TASK INSTRUCTIONS - Output the data unchanged and complete, minus the images.

SOURCE MATERIAL -
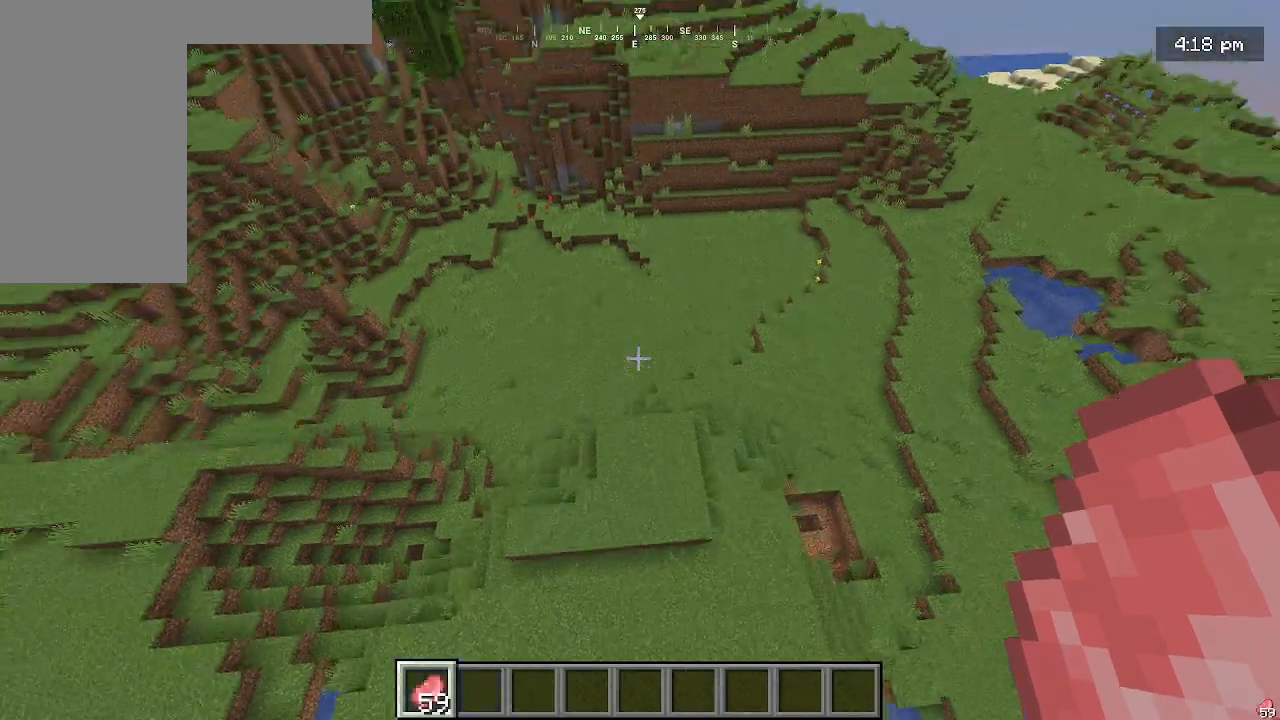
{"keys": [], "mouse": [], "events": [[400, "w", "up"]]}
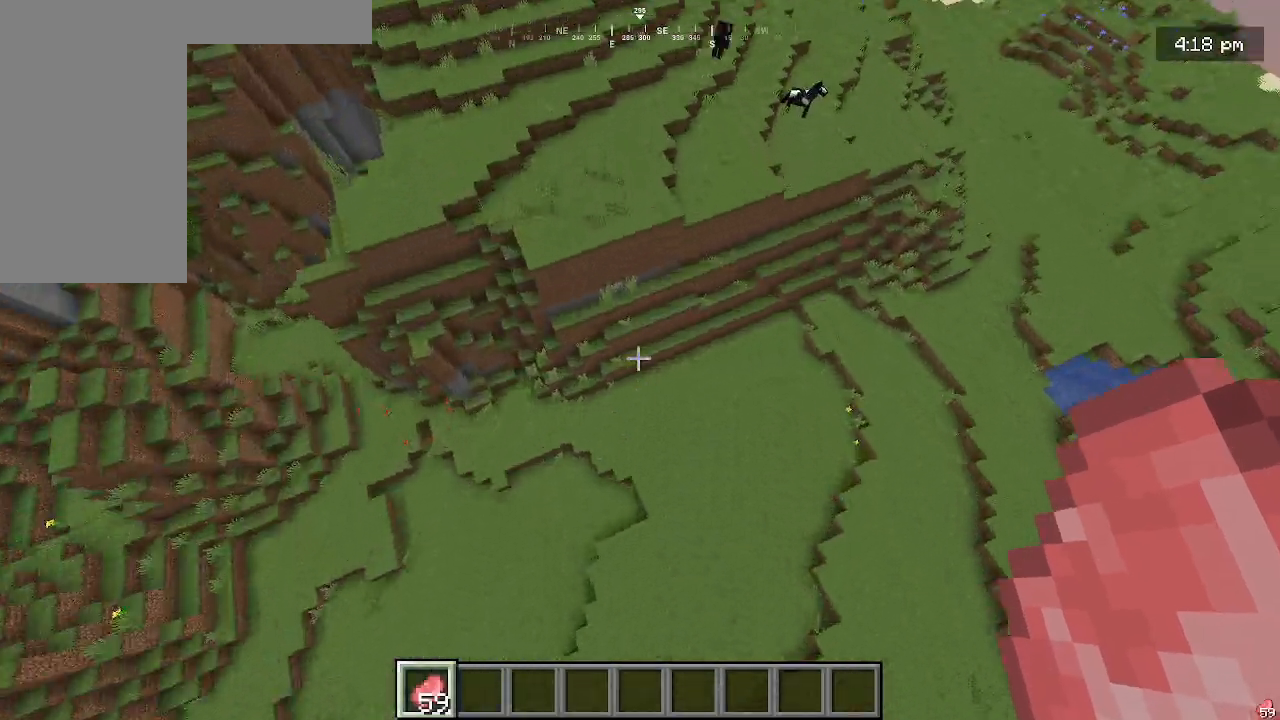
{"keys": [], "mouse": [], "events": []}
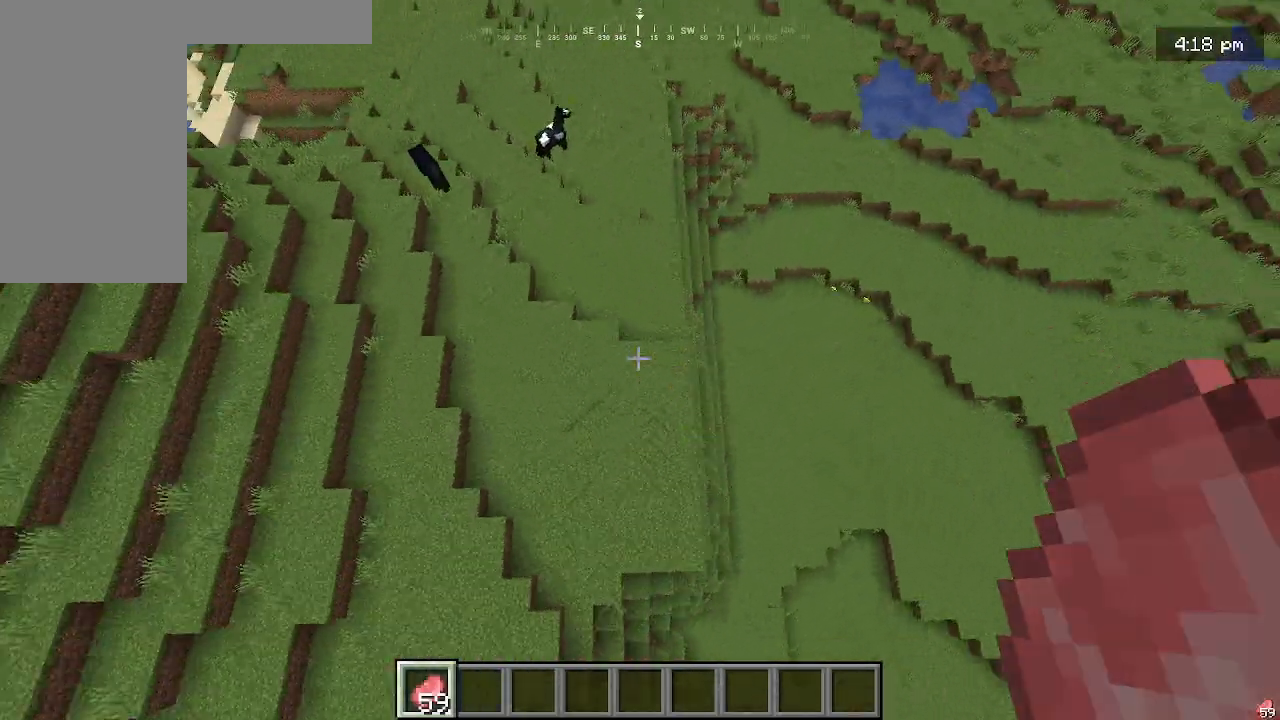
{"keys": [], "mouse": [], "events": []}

EXERCISE RESULT -
{"keys": [], "mouse": [], "events": [[400, "w", "up"]]}
{"keys": [], "mouse": [], "events": []}
{"keys": [], "mouse": [], "events": []}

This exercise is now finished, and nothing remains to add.